Me enorgullecía que estos aposentos fueran tan sumamente decentes, puesto que su aire refinado tranquilizaba a los caballeros que acudían a solicitar mis servicios. Mi oficio tocaba con frecuencia aspectos desagradables, y los caballeros, según había aprendido, preferían la ilusión de estar participando en un negocio corriente -y nada más.

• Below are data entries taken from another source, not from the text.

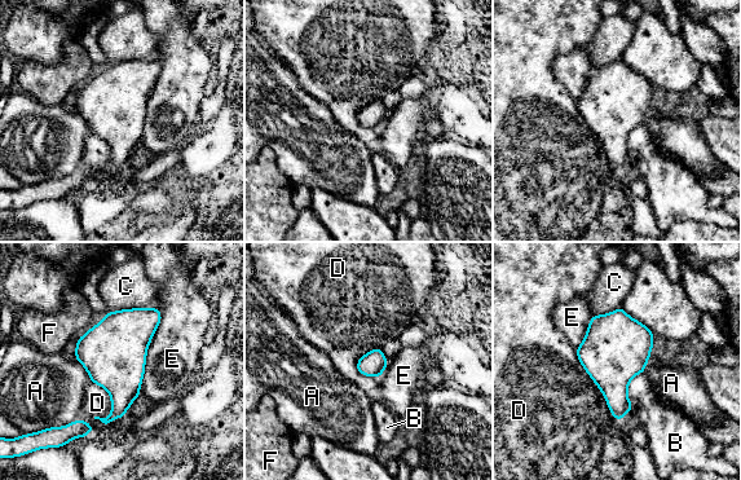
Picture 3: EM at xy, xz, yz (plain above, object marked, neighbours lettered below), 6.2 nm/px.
{"act": "skip", "each": {"A": "other", "B": "other", "C": "other", "D": "other", "E": "other", "F": "other"}, "border": {"pic": 3, "px": [[574, 348], [578, 361], [618, 422]]}, "found": "continuous, no second neuron"}

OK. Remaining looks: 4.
{"why": "closes a loop", "act": "open", "view": "3d", "um": 4, "pic": 1, "at": [455, 79]}

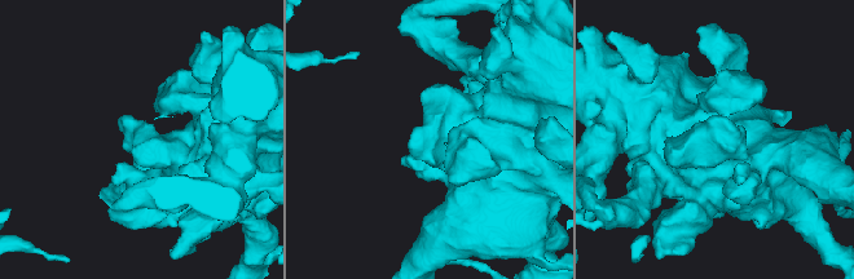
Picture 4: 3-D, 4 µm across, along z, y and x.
{"act": "open", "view": "em", "slice": "xz", "step": 8, "show": "tint", "pic": 4, "at": [722, 144]}

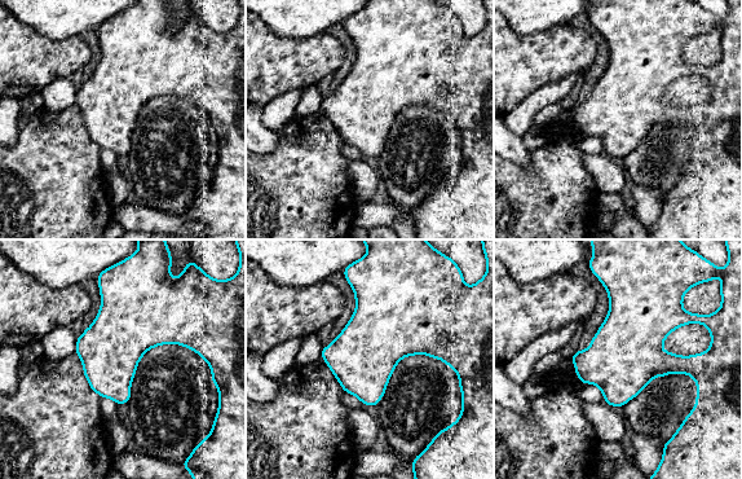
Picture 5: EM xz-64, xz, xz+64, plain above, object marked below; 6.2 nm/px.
{"why": "cut it another way", "act": "open", "view": "em", "slice": "planes", "show": "letters", "at": "same"}

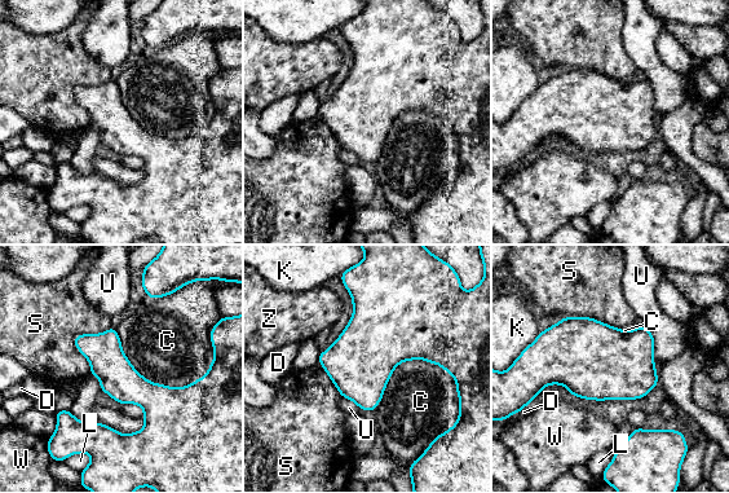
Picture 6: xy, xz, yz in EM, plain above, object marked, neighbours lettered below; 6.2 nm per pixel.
{"width_nm": 420, "act": "skip", "each": {"C": "other", "D": "other", "K": "other", "L": "other", "S": "other", "U": "other", "W": "other", "Z": "other"}, "runs_along": {"pic": 6, "px": [[113, 331], [150, 426], [111, 439]]}, "found": "continuous, no second neuron"}

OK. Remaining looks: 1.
{"act": "finish", "edits": [], "rest": "unchecked"}

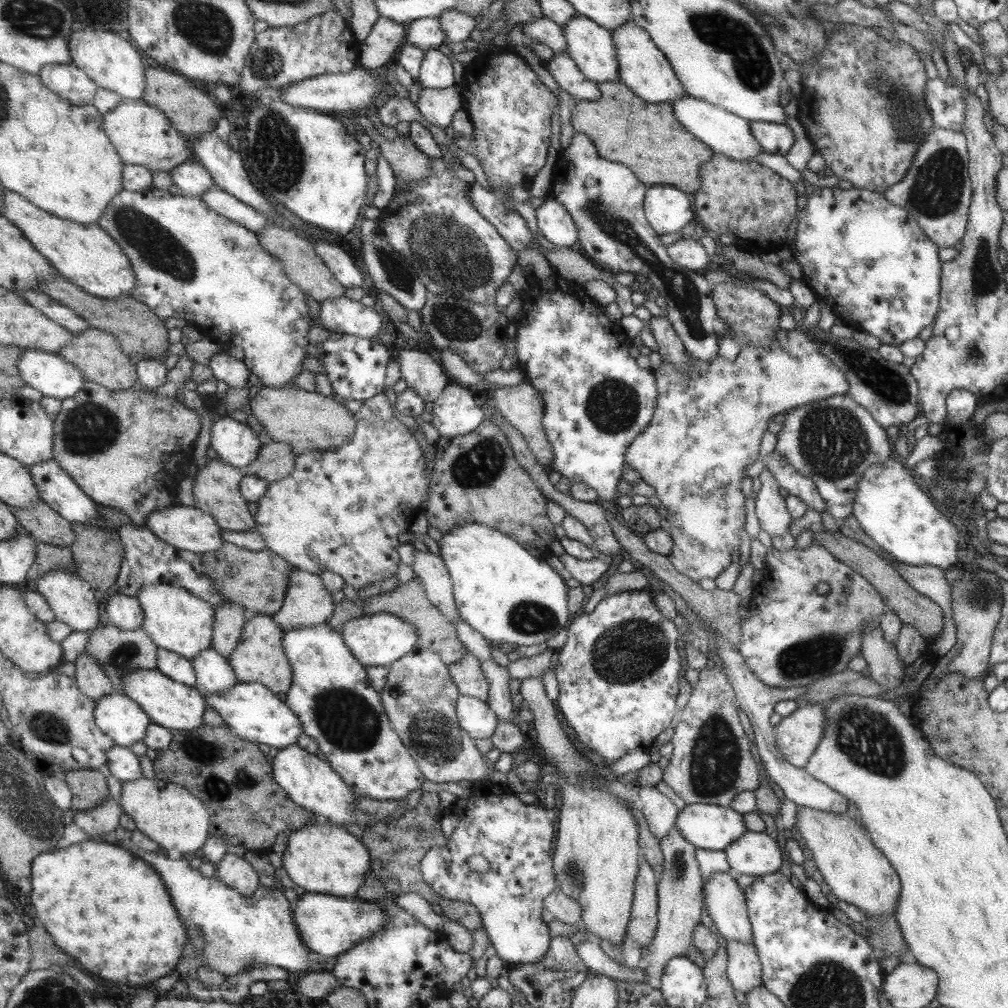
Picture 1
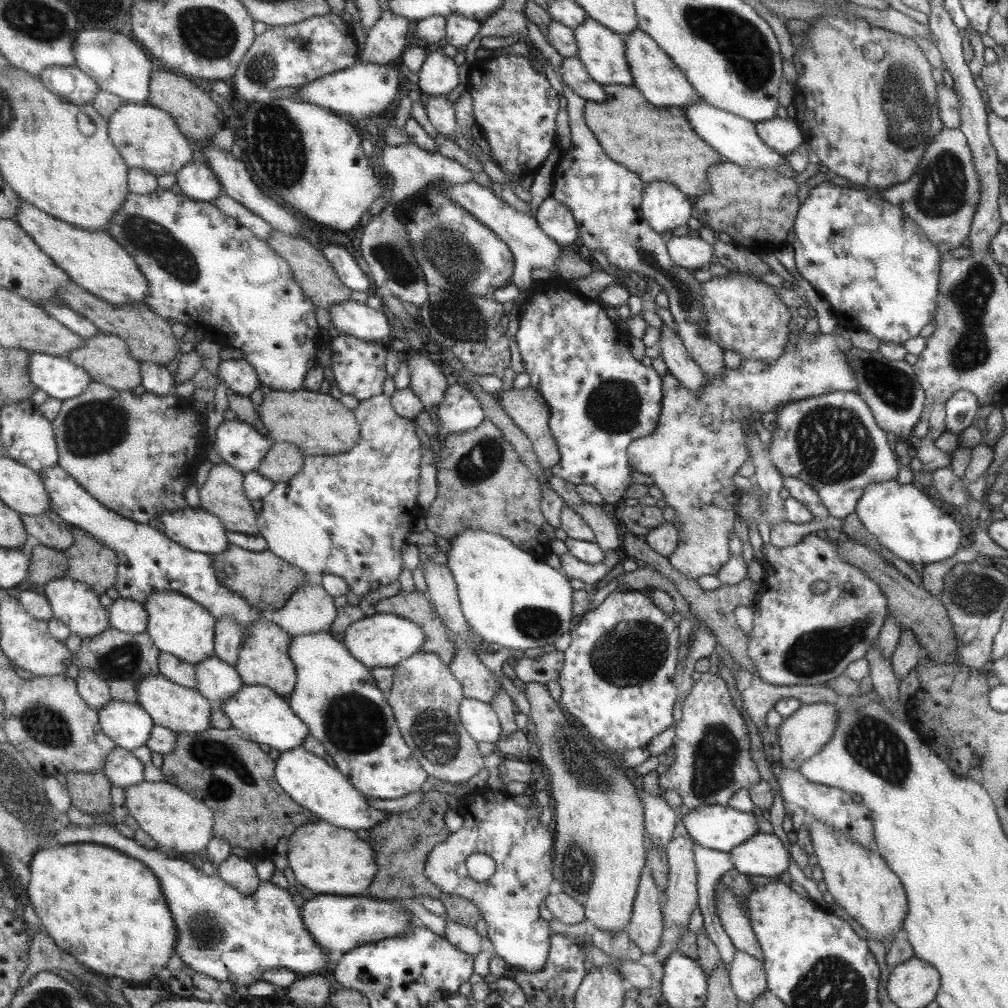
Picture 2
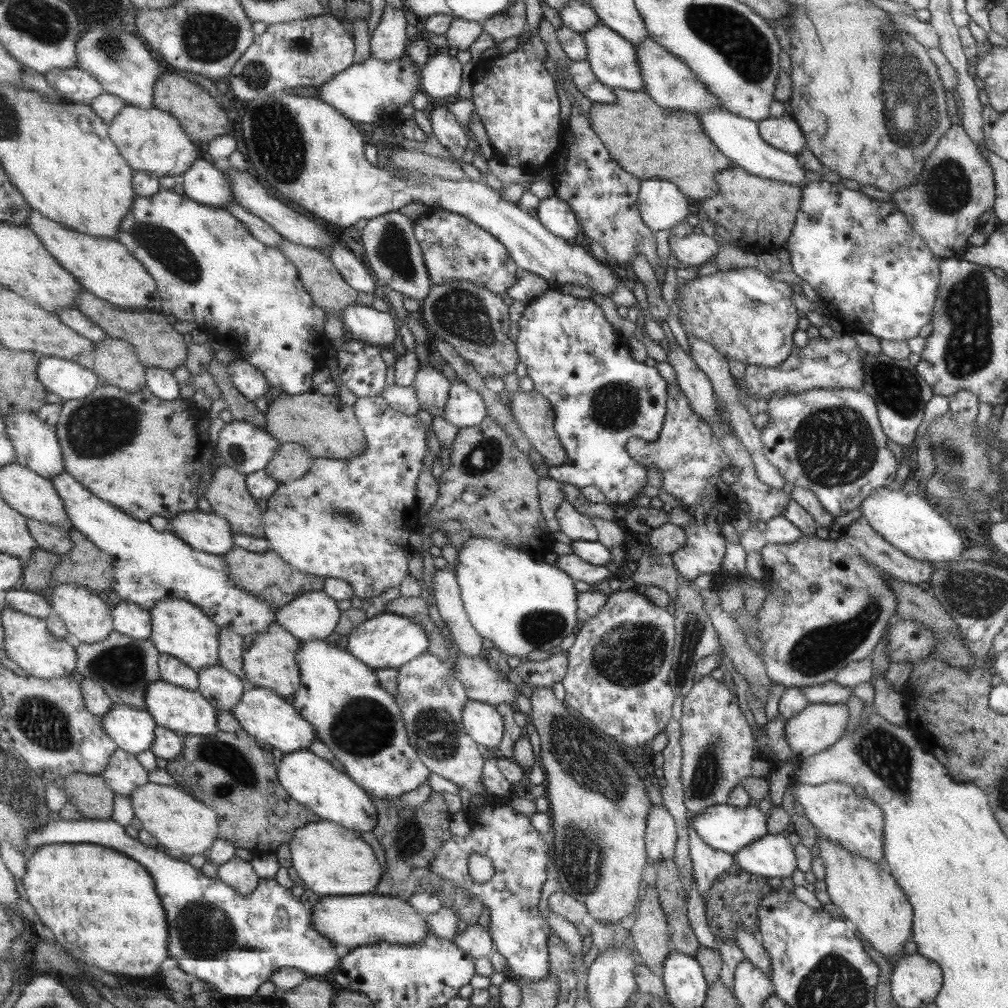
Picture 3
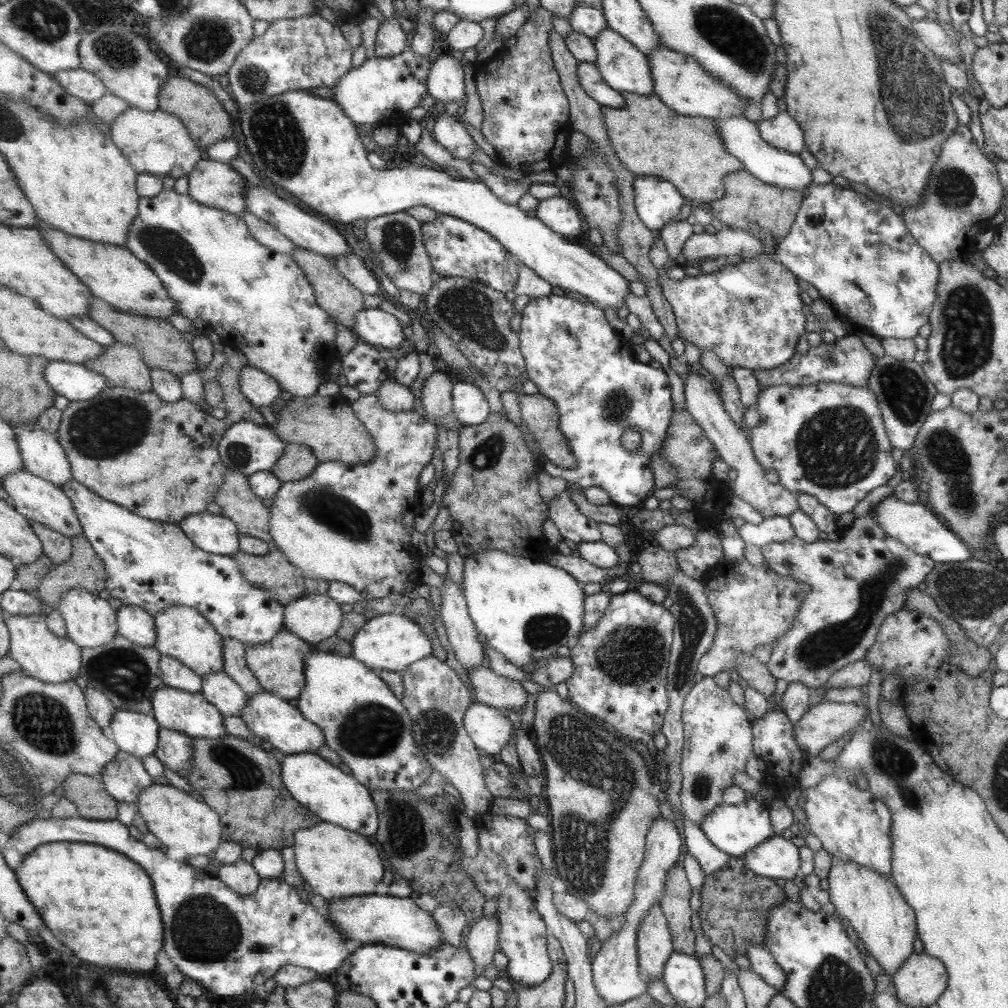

Me gustaría añadir, aun a riesgo de que se me acuse de vanidoso, que también me enorgullecía de mi propio aspecto. Había escapado de mis años como púgil con pocos de los distintivos que otorgaban a mis colegas veteranos del ring ese aspecto de rufianes -ojos perdidos para siempre, narices aplastadas u otras desfiguraciones semejantes-, y no lucía más señal de las palizas que unas pocas cicatrices pequeñas por la cara, una nariz que mostraba tan sólo alguna que otra leve protuberancia y el contorno mellado que acompaña a varias roturas. De hecho, me consideraba un hombre razonablemente apuesto, y me empeñaba en vestir siempre con corrección, aunque con modestia. Sólo llevaba sobre el cuerpo camisas limpias, y ninguna de mis chaquetas o chalecos tenía más de un año. Sin embargo no era uno de esos joviales petimetres vestidos a la última con colores vivos y chorreras; un hombre de mi profesión prefiere siempre las modas sencillas que no atraigan sobre su persona especial atención.